WHAT YOU WILL DO: Find every line in the records below that holds the word "worn" and copy it.

[[ SOURCE INFORMATION, beginning ]]

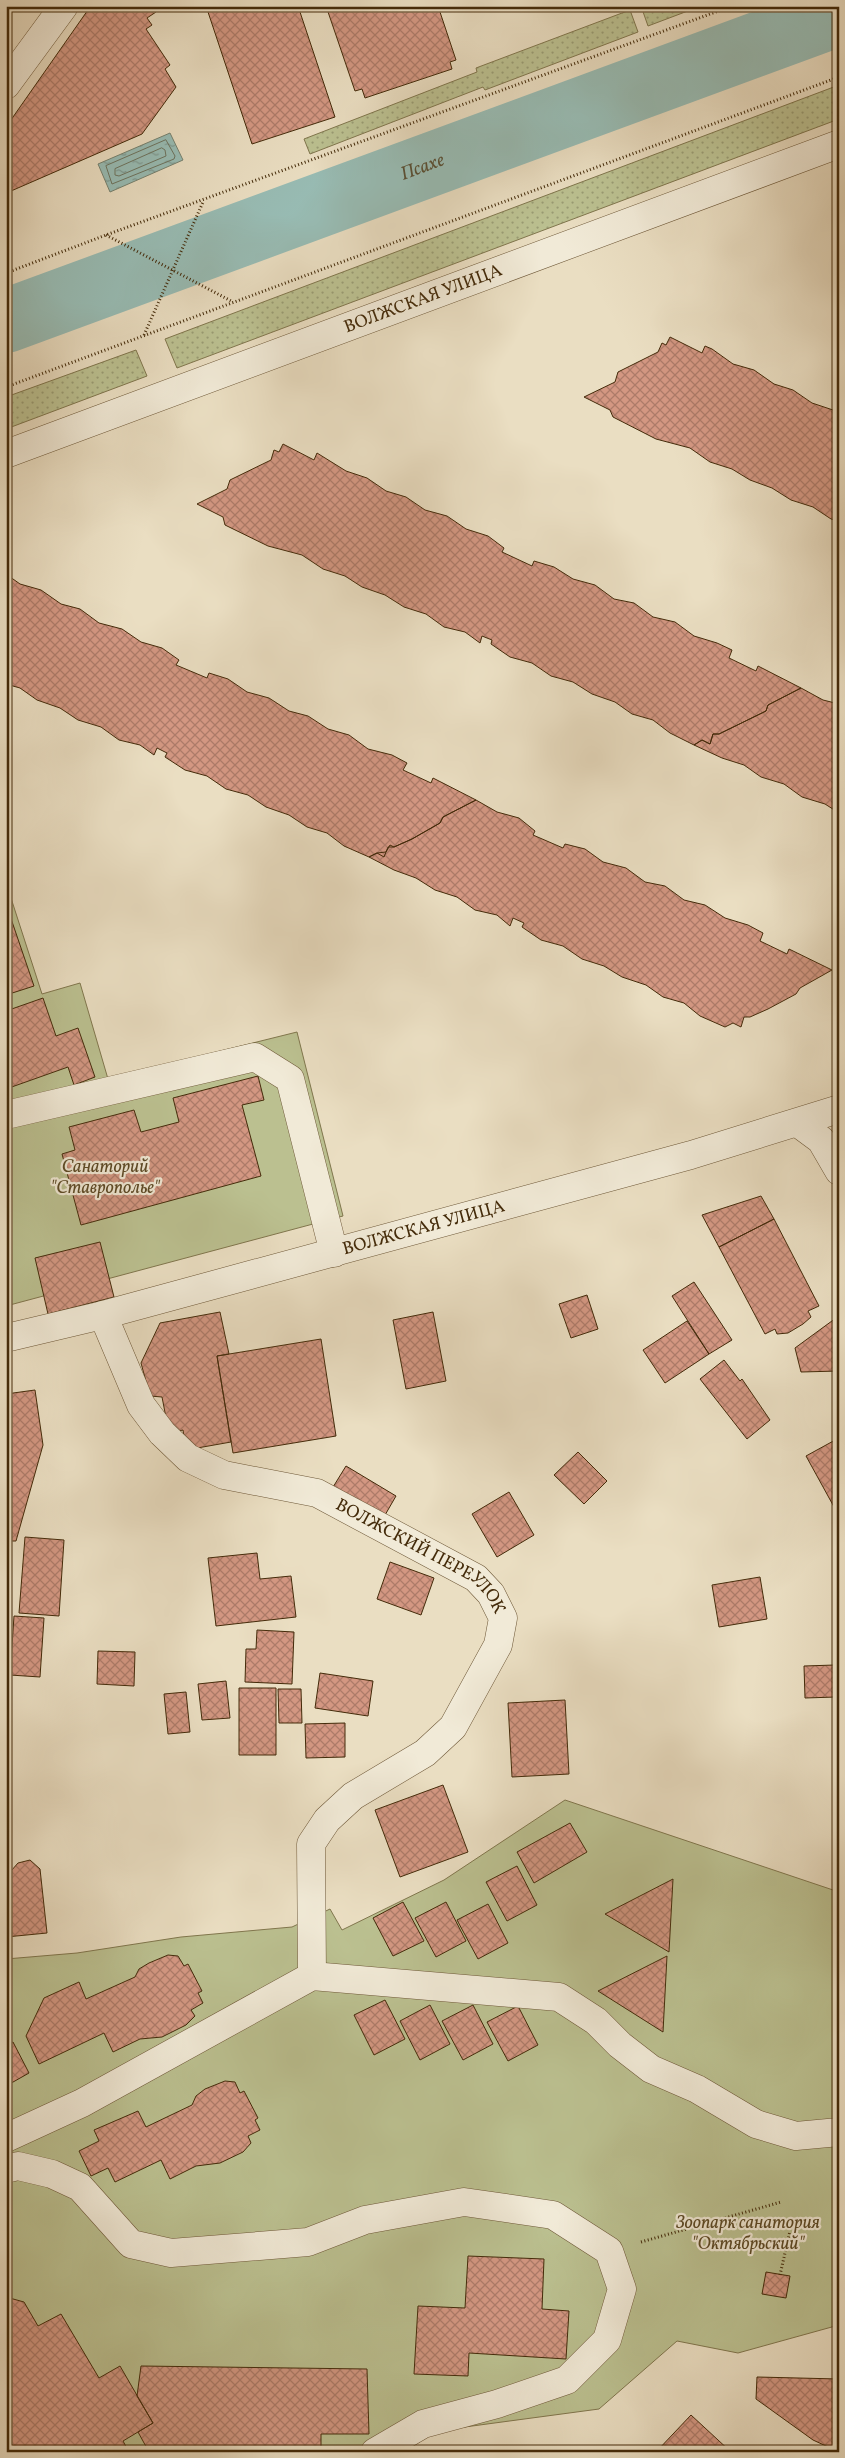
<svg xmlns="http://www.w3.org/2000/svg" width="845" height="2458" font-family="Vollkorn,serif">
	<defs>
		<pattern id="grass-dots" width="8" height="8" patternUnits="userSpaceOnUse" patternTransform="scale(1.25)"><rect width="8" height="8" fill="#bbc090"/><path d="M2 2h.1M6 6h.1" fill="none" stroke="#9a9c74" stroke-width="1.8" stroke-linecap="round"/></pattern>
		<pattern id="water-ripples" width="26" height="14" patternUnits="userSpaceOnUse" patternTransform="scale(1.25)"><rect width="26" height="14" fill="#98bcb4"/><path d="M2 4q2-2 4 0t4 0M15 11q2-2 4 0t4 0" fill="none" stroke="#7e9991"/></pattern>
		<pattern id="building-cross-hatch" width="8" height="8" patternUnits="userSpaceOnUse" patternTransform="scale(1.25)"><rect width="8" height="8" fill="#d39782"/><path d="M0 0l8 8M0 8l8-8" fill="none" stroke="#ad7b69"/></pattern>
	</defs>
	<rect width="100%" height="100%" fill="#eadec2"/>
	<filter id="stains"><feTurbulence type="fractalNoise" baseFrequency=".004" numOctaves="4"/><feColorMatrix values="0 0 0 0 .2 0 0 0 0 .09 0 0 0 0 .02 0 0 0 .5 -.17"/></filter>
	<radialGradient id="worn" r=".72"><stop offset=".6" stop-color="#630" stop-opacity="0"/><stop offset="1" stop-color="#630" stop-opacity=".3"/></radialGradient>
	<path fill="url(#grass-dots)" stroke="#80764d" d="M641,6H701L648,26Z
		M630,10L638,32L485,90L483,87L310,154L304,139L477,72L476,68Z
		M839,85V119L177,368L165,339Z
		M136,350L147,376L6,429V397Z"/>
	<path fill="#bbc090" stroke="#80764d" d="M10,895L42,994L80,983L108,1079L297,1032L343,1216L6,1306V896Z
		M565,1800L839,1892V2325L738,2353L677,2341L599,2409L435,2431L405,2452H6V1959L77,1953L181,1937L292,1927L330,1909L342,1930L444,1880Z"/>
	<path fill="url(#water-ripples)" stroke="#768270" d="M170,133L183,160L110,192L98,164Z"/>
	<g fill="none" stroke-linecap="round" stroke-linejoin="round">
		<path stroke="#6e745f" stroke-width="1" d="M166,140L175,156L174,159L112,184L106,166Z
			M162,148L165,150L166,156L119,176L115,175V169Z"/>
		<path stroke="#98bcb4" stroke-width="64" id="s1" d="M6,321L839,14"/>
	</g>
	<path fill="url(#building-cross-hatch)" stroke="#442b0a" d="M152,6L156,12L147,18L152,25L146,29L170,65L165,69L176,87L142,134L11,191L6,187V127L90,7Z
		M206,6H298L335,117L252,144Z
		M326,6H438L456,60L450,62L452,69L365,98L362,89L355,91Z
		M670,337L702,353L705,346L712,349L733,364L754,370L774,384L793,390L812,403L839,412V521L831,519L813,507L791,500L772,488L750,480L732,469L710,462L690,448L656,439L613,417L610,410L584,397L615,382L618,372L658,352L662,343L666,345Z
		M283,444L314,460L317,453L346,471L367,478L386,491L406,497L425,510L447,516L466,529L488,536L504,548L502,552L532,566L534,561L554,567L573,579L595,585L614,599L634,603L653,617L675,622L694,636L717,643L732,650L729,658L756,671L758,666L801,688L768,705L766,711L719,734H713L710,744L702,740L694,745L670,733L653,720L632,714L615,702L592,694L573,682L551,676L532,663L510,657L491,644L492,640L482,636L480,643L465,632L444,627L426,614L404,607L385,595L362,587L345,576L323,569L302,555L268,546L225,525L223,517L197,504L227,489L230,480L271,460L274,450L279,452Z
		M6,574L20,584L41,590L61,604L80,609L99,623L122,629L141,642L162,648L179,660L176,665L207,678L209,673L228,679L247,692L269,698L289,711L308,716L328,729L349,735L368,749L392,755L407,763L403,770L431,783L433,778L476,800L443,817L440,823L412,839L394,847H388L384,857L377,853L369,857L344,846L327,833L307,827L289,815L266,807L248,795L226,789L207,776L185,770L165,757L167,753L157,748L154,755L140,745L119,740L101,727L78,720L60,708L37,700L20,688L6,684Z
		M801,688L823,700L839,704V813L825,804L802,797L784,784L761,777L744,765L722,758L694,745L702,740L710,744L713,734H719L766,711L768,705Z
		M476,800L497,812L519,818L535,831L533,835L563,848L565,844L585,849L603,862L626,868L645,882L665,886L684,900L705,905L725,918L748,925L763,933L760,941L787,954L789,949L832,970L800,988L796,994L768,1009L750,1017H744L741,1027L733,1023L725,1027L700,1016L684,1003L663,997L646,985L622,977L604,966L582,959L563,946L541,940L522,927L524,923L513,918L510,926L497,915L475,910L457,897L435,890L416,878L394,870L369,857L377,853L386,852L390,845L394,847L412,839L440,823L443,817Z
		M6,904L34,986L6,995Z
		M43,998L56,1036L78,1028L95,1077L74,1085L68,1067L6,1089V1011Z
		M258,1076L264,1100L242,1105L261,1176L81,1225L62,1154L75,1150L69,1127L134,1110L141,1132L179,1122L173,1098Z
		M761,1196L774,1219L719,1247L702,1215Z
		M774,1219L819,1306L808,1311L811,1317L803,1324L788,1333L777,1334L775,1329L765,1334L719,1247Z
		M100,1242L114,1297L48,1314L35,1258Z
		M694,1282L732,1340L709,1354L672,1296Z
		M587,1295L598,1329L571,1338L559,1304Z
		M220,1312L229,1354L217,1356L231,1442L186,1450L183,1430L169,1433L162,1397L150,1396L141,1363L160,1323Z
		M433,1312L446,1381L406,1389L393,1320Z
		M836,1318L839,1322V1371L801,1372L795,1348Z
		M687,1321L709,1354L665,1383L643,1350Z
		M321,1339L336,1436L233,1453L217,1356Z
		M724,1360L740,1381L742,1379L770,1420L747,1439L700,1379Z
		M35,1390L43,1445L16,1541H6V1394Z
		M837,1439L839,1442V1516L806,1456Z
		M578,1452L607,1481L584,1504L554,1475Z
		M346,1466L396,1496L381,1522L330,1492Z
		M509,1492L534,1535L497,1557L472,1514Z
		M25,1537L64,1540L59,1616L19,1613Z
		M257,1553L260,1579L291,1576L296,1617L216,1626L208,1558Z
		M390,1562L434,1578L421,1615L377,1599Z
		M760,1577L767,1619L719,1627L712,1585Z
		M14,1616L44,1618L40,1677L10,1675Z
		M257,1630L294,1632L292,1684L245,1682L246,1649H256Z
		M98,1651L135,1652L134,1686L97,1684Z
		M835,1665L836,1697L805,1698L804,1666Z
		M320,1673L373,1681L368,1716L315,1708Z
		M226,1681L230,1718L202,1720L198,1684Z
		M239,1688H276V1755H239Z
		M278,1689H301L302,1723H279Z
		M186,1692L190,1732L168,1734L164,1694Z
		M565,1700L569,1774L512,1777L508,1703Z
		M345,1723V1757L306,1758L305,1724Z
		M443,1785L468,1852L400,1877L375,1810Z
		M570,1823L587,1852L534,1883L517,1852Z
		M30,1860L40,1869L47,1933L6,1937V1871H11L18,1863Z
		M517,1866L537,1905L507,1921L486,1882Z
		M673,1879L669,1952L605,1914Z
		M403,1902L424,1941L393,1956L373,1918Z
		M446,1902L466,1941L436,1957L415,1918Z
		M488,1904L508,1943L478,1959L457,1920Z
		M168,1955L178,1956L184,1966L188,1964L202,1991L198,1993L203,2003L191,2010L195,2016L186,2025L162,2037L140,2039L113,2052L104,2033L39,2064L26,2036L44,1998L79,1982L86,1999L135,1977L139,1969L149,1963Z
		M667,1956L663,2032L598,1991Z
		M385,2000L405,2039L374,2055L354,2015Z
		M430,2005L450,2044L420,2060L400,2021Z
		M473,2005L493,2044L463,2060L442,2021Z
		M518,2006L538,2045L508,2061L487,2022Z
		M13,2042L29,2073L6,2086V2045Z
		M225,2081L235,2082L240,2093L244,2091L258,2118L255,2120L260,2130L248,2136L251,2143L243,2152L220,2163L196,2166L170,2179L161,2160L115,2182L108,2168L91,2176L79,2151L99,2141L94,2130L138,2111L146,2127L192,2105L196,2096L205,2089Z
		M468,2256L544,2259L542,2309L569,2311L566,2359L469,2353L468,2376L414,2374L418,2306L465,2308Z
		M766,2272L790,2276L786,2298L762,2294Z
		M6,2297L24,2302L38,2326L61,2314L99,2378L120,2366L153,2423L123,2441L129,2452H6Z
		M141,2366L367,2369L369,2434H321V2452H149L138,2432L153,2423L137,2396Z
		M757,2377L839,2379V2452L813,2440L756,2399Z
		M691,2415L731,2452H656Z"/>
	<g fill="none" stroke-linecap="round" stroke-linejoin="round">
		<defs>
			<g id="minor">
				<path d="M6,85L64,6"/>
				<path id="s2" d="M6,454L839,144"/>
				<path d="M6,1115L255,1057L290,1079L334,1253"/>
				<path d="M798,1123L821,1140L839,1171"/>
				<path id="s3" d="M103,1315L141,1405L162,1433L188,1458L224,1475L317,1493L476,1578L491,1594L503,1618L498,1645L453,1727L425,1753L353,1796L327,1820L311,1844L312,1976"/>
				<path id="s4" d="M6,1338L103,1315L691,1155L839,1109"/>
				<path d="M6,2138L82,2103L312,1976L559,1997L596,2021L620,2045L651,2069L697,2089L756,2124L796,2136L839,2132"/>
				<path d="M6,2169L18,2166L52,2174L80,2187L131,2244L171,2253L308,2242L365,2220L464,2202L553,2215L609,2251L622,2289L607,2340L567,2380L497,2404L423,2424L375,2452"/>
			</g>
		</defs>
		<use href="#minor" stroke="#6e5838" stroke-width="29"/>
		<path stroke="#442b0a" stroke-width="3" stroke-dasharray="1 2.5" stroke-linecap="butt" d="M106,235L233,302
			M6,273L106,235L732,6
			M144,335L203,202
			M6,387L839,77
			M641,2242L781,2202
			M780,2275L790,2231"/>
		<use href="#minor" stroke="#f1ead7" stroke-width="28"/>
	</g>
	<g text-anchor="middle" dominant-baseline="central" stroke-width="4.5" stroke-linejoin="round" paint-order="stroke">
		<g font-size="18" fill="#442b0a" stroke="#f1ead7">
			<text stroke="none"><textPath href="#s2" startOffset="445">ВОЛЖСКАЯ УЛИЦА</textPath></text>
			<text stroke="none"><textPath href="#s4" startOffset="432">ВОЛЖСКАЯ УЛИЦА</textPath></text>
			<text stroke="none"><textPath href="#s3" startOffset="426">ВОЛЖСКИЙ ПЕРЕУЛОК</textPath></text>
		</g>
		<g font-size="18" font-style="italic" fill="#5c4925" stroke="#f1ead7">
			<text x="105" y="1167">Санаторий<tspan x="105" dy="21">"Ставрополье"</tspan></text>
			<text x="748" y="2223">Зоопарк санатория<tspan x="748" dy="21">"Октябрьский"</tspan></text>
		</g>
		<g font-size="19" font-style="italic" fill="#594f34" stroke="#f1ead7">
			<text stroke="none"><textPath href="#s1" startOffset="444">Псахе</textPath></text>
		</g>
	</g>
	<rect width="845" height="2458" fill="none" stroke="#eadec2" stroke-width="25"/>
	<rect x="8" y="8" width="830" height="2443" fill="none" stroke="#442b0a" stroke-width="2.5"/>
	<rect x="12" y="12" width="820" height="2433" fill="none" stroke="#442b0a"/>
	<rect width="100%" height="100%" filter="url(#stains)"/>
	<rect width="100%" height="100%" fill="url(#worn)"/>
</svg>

[[ SOURCE INFORMATION, end ]]

ANSWER SPACE:
	<radialGradient id="worn" r=".72"><stop offset=".6" stop-color="#630" stop-opacity="0"/><stop offset="1" stop-color="#630" stop-opacity=".3"/></radialGradient>
	<rect width="100%" height="100%" fill="url(#worn)"/>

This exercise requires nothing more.